The present invention relates generally to a system and method for sealing plastic. More specifically, the present invention relates to a system and method for the ultrasonic welding of plastic materials.
It is known to use plastic to construct containers. In this regard, it is known to create a container by sealing together two layers of plastic. One method for sealing together layers of plastic is through ultrasonic welding. Ultrasonic welding can be performed using an ultrasonic welding horn.
A welding horn is generally shaped to have a welding edge contoured to the shape of the desired weld. An ultrasonic welding horn further includes a source of vibration which is usually piezoelectric. Activating the source initiates vibration which excites the mass of an ultrasonic horn to vibrate at an ultrasonic frequency. Because of equilibrium, the vibrational energy transferred to the mass of the horn must, in turn, leave the horn in the form of heat, sound waves or otherwise by affecting movement of another object in contact with the horn. Intermolecular friction transmits horn vibrations to the interface of two parts, heating the surfaces and causing material to flow.
A vibrating welding edge may be brought into contact with sealable plastic layers, causing them to melt. As a result, the melted layers become welded together, forming a seal at the weld.
A common application of ultrasonic welding is for encapsulating an object within sealed layers, such as between layers of plastic. For encapsulating an object, a horn generally has a welding edge which has an indentation that is larger than the object to be encapsulated. The object is positioned between plastic layers. The welding edge is then pressed against the plastic layers, receiving the object into the indentation, while the welding edge forms a seal around the object by melting together the layers.
During such a welding process, a traditional ultrasonic welding horn exposes the entire object being welded to significant amounts of ultrasonic vibration, sound energy and heat. Many objects that are sealed between plastic layers are inanimate and unaffected by such exposure. However, more sensitive objects are not so resistant.

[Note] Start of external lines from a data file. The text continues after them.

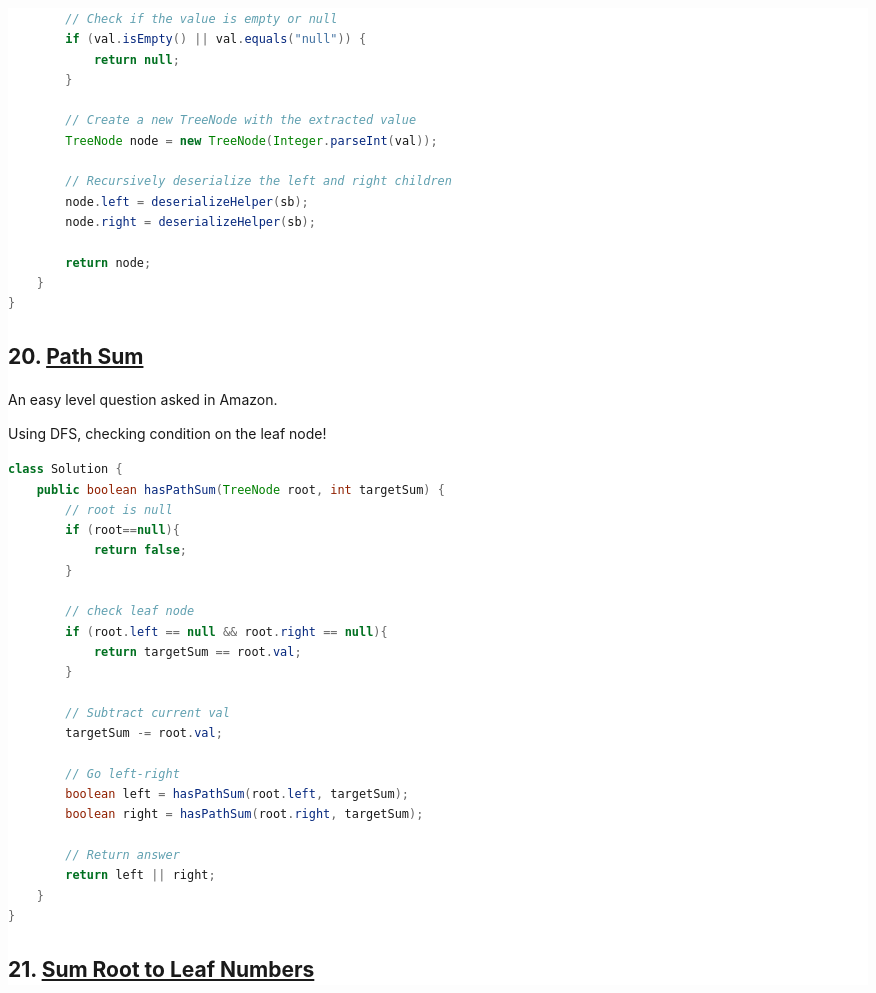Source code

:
 ```java
        // Check if the value is empty or null
        if (val.isEmpty() || val.equals("null")) {
            return null;
        }

        // Create a new TreeNode with the extracted value
        TreeNode node = new TreeNode(Integer.parseInt(val));

        // Recursively deserialize the left and right children
        node.left = deserializeHelper(sb);
        node.right = deserializeHelper(sb);

        return node;
    }
} 

```

## 20. [Path Sum](https://leetcode.com/problems/path-sum/description/)

An easy level question asked in Amazon.

Using DFS, checking condition on the leaf node!

```java
class Solution {
    public boolean hasPathSum(TreeNode root, int targetSum) {
        // root is null
        if (root==null){
            return false;
        }

        // check leaf node
        if (root.left == null && root.right == null){
            return targetSum == root.val;
        }

        // Subtract current val
        targetSum -= root.val;

        // Go left-right
        boolean left = hasPathSum(root.left, targetSum);
        boolean right = hasPathSum(root.right, targetSum);

        // Return answer
        return left || right;
    }
}
```

## 21. [Sum Root to Leaf Numbers](https://leetcode.com/problems/sum-root-to-leaf-numbers/)
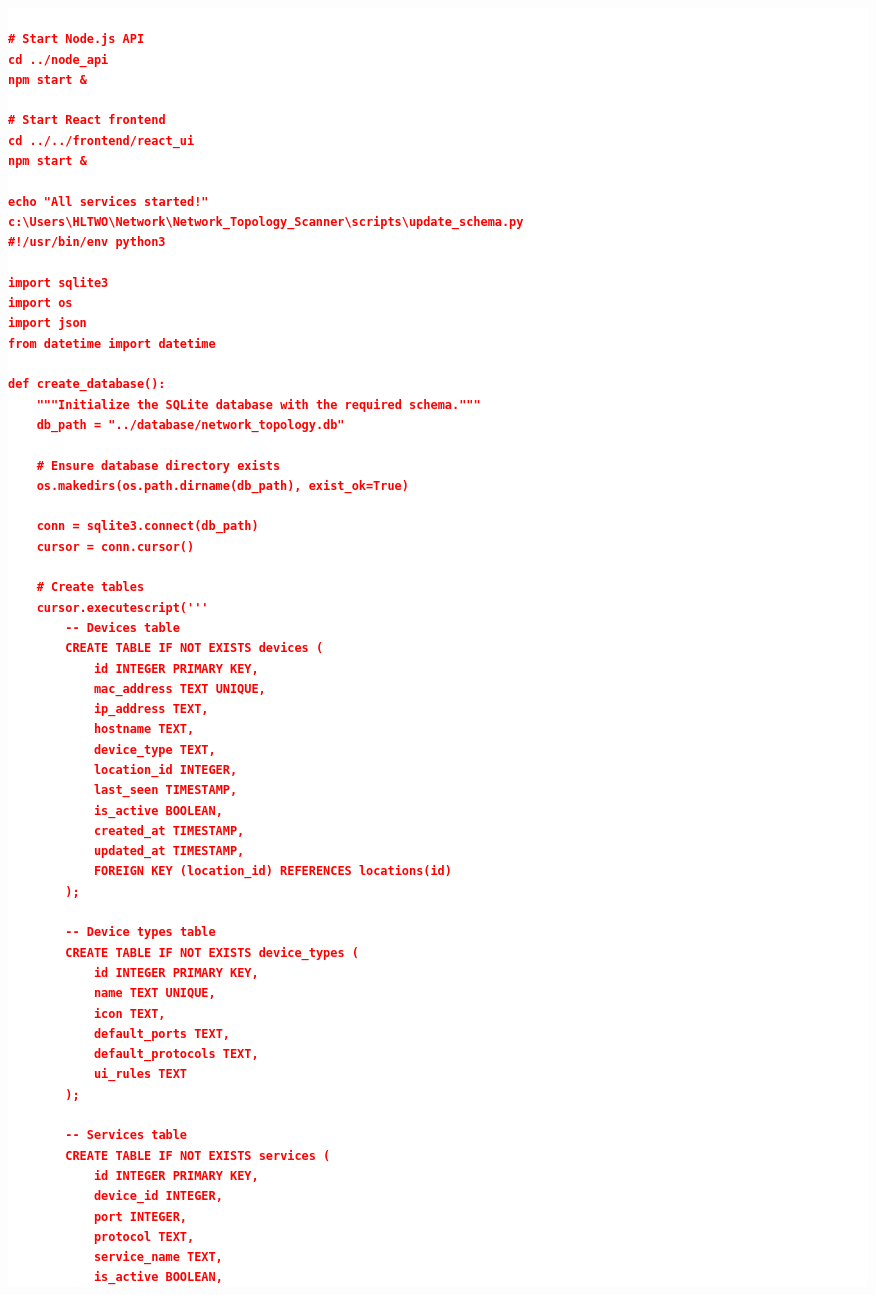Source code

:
 ```json

# Start Node.js API
cd ../node_api
npm start &

# Start React frontend
cd ../../frontend/react_ui
npm start &

echo "All services started!"
c:\Users\HLTWO\Network\Network_Topology_Scanner\scripts\update_schema.py
#!/usr/bin/env python3

import sqlite3
import os
import json
from datetime import datetime

def create_database():
    """Initialize the SQLite database with the required schema."""
    db_path = "../database/network_topology.db"

    # Ensure database directory exists
    os.makedirs(os.path.dirname(db_path), exist_ok=True)

    conn = sqlite3.connect(db_path)
    cursor = conn.cursor()

    # Create tables
    cursor.executescript('''
        -- Devices table
        CREATE TABLE IF NOT EXISTS devices (
            id INTEGER PRIMARY KEY,
            mac_address TEXT UNIQUE,
            ip_address TEXT,
            hostname TEXT,
            device_type TEXT,
            location_id INTEGER,
            last_seen TIMESTAMP,
            is_active BOOLEAN,
            created_at TIMESTAMP,
            updated_at TIMESTAMP,
            FOREIGN KEY (location_id) REFERENCES locations(id)
        );

        -- Device types table
        CREATE TABLE IF NOT EXISTS device_types (
            id INTEGER PRIMARY KEY,
            name TEXT UNIQUE,
            icon TEXT,
            default_ports TEXT,
            default_protocols TEXT,
            ui_rules TEXT
        );

        -- Services table
        CREATE TABLE IF NOT EXISTS services (
            id INTEGER PRIMARY KEY,
            device_id INTEGER,
            port INTEGER,
            protocol TEXT,
            service_name TEXT,
            is_active BOOLEAN,
```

In some surgical implantation techniques, cells may be sealed between plastic layers. Such sealed cell containing devices can be placed internally within the body of a patient for a variety of applications including gene therapy. Ultrasonic welding has been found to be an effective and economical way to seal cells within plastic layers. However, ultrasonic vibrational and sound energy from a traditional welding horn can damage or kill living cells. This damage can render the cells useless for the intended application. Thus, it has been a problem to perform an ultrasonic weld on capsules for living tissue without harming the tissue with vibrational energy.
Likewise, in other applications the vibrational energy from the ultrasonic horn can preclude ultrasonic welding as a feasible technique for creating plastic containers. For example, such is the case in creating certain medical devices that include membranes. A need, therefore, exists for an improved system and method for ultrasonic welding.